Sask. carbon levy program for heavy emitters lacks transparency: auditor

Saskatchewan's provincial auditor Tara Clemett presented the first volume of her 2024 report to the Legislative Assembly of Saskatchewan. Clemett said the government needs to provide more information to the public about its carbon levy program. (Kirk Fraser/CBC - image credit)
Saskatchewan's provincial auditor Tara Clemett presented the first volume of her 2024 report to the Legislative Assembly of Saskatchewan. Clemett said the government needs to provide more information to the public about its carbon levy program. (Kirk Fraser/CBC - image credit)

Saskatchewan's auditor says the provincial government's carbon levy program for heavy emitters should be more transparent.

Tara Clemett released Volume 1 of her annual report on Wednesday.

Clemett offered recommendations to improve how the Ministry of Environment regulates its Output-Based Performance Standards (OBPS) program. The program is aimed at regulating heavy emitters to reduce their greenhouse gas emissions while maintaining their competitiveness in the sector.

Industrial emitters exceeding emissions intensity thresholds must pay a carbon levy or use performance credits to offset the levy.

"Nearly half of regulated emitters exceeded their permitted limit for 2019 and 2020. The Ministry does not report these results to the public," Clemett said.

The report found that regulated emitters accounted for 16 per cent of Saskatchewan's total greenhouse gas emissions.

Clemett said the data for 2021 was not yet available to her office.

"The Ministry has not determined sufficient measures to assess and publicly report on the performance of the program, so it does not know whether the program is achieving the desired environmental and economic results," Clemett said.

"Public reporting on performance measures helps the public hold the government accountable for achieving the expected program benefits."

Clemett said the government has no measures to judge whether the OBPS program is successful.

Money collected from companies in the non-electricity sector is dedicated to supporting regulated facilities in reducing emissions with technology.

Tara Clemett, Saskatchewan's provincial auditor, presents the first volume of her 2024 report to the legislative assembly of Saskatchewan.
Tara Clemett, Saskatchewan's provincial auditor, presents the first volume of her 2024 report to the legislative assembly of Saskatchewan.

Tara Clemett is Saskatchewan's provincial auditor. (Kirk Fraser/CBC)

Clemett said as of Dec. 31, 2023, the ministry had yet to fund any "industry-driven technologies."

She said as of March 2024, no money has been spent from the technology fund, which started collecting in 2019.

Clemett said $35 million in cash is in the fund, which is earning interest, and there are $117 million in receivables.

She said the government is allowing "a long time period" for emitters to pay, on average longer than other jurisdictions with similar programs.

The ministry took in $29 million from industrial emitters in 2022-23 and expects to bring in $121 million in 2023-24.

The auditor's report said $4.4 million was spent through the Ministry of Environment in 2022-23 on climate change initiatives.

The OBPS program had 80 industrial emitters in 2019, growing to 154 last year.

In November 2022, the federal government approved the province's application to have electricity generation included. Beginning in 2023, industrial carbon levies stayed in the province.

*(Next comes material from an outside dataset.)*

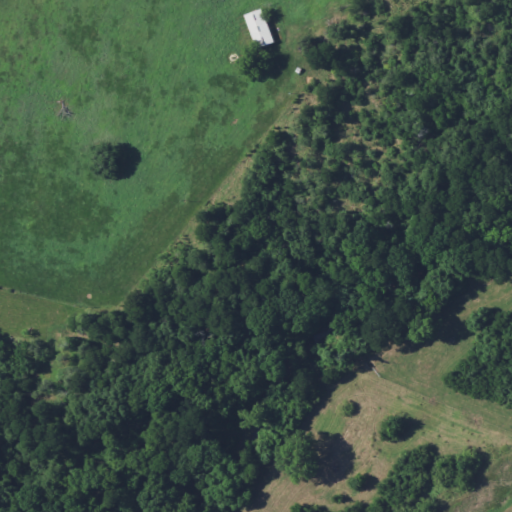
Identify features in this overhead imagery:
building: (260, 27)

In the 2024-25 budget, the provincial government projected that with electricity generation included, the OBPS would generate $351 million in revenue.

In March, Finance Minister Donna Harpauer explained how the OBPS funds would be allocated.

"For the SaskPower money, half of it is going to be rebated back to SaskPower in order to help us keep our rates as low as possible," Harpauer said. "Then half will go into a designated fund for future green power initiatives to help keep power at an affordable rate in the future."

Government, opposition weigh in

The Ministry of Environment provided a statement in response to the auditor's report. The ministry said it is already working to address the auditor's recommendations.

"The OBPS program is a unique and tailored approach to reducing emissions in Saskatchewan. We are proud of the design and delivery of the OBPS program, but we also acknowledge concerns around timelines and the progression of the Saskatchewan Technology Fund," the statement said.

"As the Ministry works to address the Auditor's recommendations, we will continue to ensure flexibility and regulatory certainty for industry here in Saskatchewan, not in Ottawa."

Opposition NDP MLA Trent Wotherspoon said the government is collecting "hundreds of millions" from heavy emitters "without any measurement as to whether the program is working."

Wotherspoon said the province is "hypocritical" in criticizing the federal consumer carbon tax but using its carbon levy from heavy emitters to "pad" its finances.